Chinese historians recorded famine events and summer frosts for years after the event.

It was also around this time that a band of Mongolian nomads called the Avars migrated westward toward Europe, where they would eventually establish an empire.

The group may have left home when grasslands that their horses grazed on withered under the darkened skies, historians say.

More controversially, some historians claim that drought caused by the fog contributed to the decline of the Mesoamerican city of Teotihuacan.

(Related story: "New Digs Decoding Mexico's Pyramids of Fire'" [October 21, 2005].)

The spread of bubonic plague throughout Europe and the Middle East, the rise of Islam, and even the fall of the Roman Empire have also been controversially tied to the event.

Still Vulnerable

If a similar volcanic eruption were to occur today, the effects could be just as devastating, experts say.
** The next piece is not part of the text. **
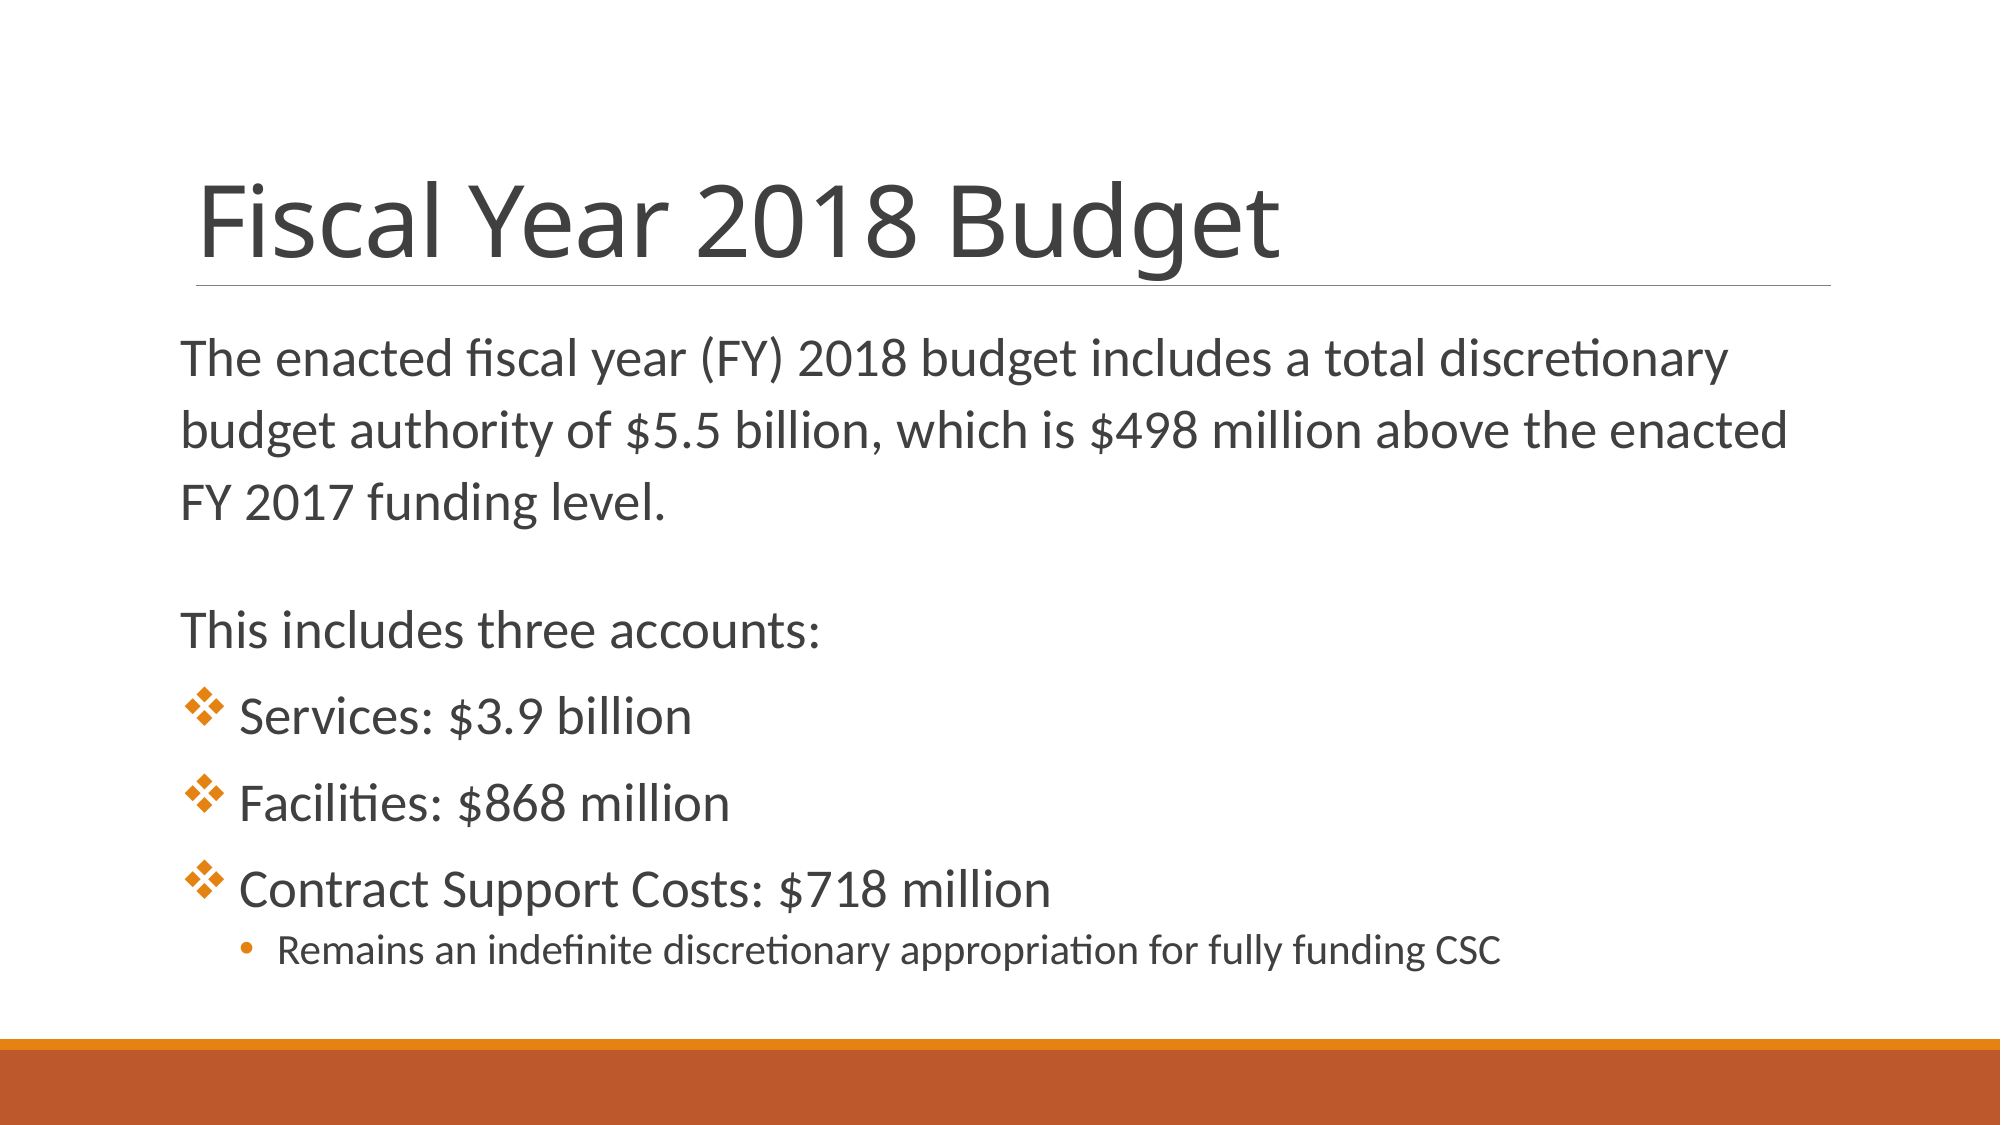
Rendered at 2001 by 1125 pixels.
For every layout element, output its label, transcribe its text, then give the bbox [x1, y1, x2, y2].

list The enacted fiscal year (FY) 2018 budget includes a total discretionary budget authority of $5.5 billion, which is $498 million above the enacted FY 2017 funding level. This includes three accounts: Services: $3.9 billion Facilities: $868 million Contract Support Costs: $718 million Remains an indefinite discretionary appropriation for fully funding CSC [180, 307, 1830, 987]
title Fiscal Year 2018 Budget [180, 47, 1830, 285]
(See photos of modern volcanoes around the world.)

The reduced sunlight and ashfall would affect agriculture worldwide, and the thick veil of dust and ash could cripple transportation and communication systems.

"Most aircraft cannot fly in [volcanic] dust clouds," Los Alamos's Wohletz said.

"And these dust clouds have a large electrostatic potential that disrupts radio communication."

To make matters worse, there is practically nothing humans can do to prevent such a catastrophe from happening again—or to lessen its effects.

"In today's society, we're no less independent of nature than humankind has ever been," Wohletz said.

"In fact, we might even be more dependent on it."